According to the Asean, the ABIF recognizes that some countries are more ready than others to further open up their banking sector and that gaps in market access across member-states still persist. Hence, the thrust was to pursue bilateral reciprocal agreements.
On Thursday, the Bangko Sentral ng Pilipinas (BSP) concluded ABIF negotiations with Bank Negara Malaysia (BNM) and began talks with the Bank of Thailand (BoT) in Lapu-Lapu City.
BSP Governor Amando Tetangco and BNM Governor Muhammad bin Ibrahin signed the Declaration of Conclusion of Negotiations, an important step toward achieving the goal of the ABIF.

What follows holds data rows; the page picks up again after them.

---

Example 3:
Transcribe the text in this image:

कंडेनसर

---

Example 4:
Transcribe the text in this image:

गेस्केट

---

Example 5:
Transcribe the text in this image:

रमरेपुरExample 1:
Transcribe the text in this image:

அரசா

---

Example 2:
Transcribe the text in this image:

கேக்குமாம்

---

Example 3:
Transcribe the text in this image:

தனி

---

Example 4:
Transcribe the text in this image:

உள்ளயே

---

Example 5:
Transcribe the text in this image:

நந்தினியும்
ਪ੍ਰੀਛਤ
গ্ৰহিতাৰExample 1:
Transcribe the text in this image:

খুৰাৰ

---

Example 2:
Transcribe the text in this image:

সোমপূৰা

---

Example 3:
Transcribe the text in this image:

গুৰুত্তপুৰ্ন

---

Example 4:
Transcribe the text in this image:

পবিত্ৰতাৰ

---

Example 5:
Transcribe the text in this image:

Tetangco and BoT Governor Veerathai Santiprabhob also signed a Letter of Intent, formalizing the intention of both parties to craft specific provisions that will govern the entry of QABs between the two countries.
The Asean sees the banking system as the most developed financial sector in many of its member-states, thus, making it a cornerstone of financial integration to support the Asean Economic Community (AEC).

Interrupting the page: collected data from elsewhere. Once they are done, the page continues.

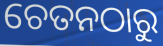
ଚେତନଠାରୁ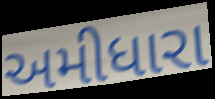
અમીધારા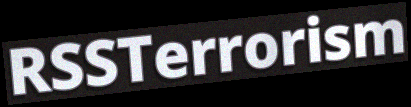
RSSTerrorismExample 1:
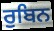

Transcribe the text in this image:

ਰੁਬਿਨ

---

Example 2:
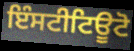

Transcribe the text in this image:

ਇੰਸਟੀਟਿਊਟੋ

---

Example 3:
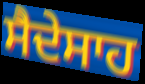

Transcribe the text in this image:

ਸੈਦੇਸਾਹ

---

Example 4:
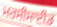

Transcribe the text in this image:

ਮਰਸੀਸਾਈਡ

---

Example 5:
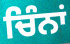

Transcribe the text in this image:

ਚਿੰਨਾਂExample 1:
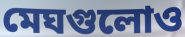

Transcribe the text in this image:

মেঘগুলোও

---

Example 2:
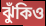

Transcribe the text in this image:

ঝুঁকিও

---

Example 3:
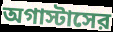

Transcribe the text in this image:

অগাস্টাসের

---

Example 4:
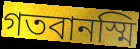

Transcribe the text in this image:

গতবানস্মি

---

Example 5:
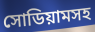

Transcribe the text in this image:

সোডিয়ামসহ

In March 2015, Asean finance ministers signed the Asean Framework Agreement on Services, which contained the provision enabling the implementation of the ABIF.
Asked whether BDO was also looking at penetrating other Asean markets, Francisco said it was not only his institution that was thinking of doing so.
Francisco said local banks are trying to find their position, considering the fact that even the three biggest banks in the Philippines—BPI, BDO, and Metrobank—combined are still smaller compared to most commercial banks in Malaysia.
“Why would they deal with Filipino banks? They have Maybank and CIMB (in Malaysia),” he said.
While the ABIF definitely opens up the market, Francisco said they were not going there yet.
Specifically for BDO, however, the bank has opened several representative offices in Korea, London, Japan, Singapore and the US, which can be considered as a form of expansion as well, said Francisco.
“We always walk before we run. Our strategy is to first open rep offices, but it will depend on local regulations. It’s hard to get banking licenses,” he added.
Francisco stressed that there is interest among local players to expand in the Asean, but they are doing it cautiously.
Banking integration contributes to both economic growth and financial inclusion, the Asean said.
“An integrated banking sector means greater competition and improved quality of services, which in turn will spur more trade and investment in Asean. Small and medium enterprises and the unbanked will have better access to financing as the lending capacity of the Asean banks improves. Stronger regional banks can also utilize modern technology to reach out to a wider segment of the population,” it said in a report.
The integration, however, could also mean that risks to financial stability in one country can spill over more quickly to another.
Asean member-states, therefore, have committed to complement the implementation of ABIF with stronger regulatory and supervisory cooperation arrangements between the home and host countries, so there will be effective monitoring and supervision of QABs.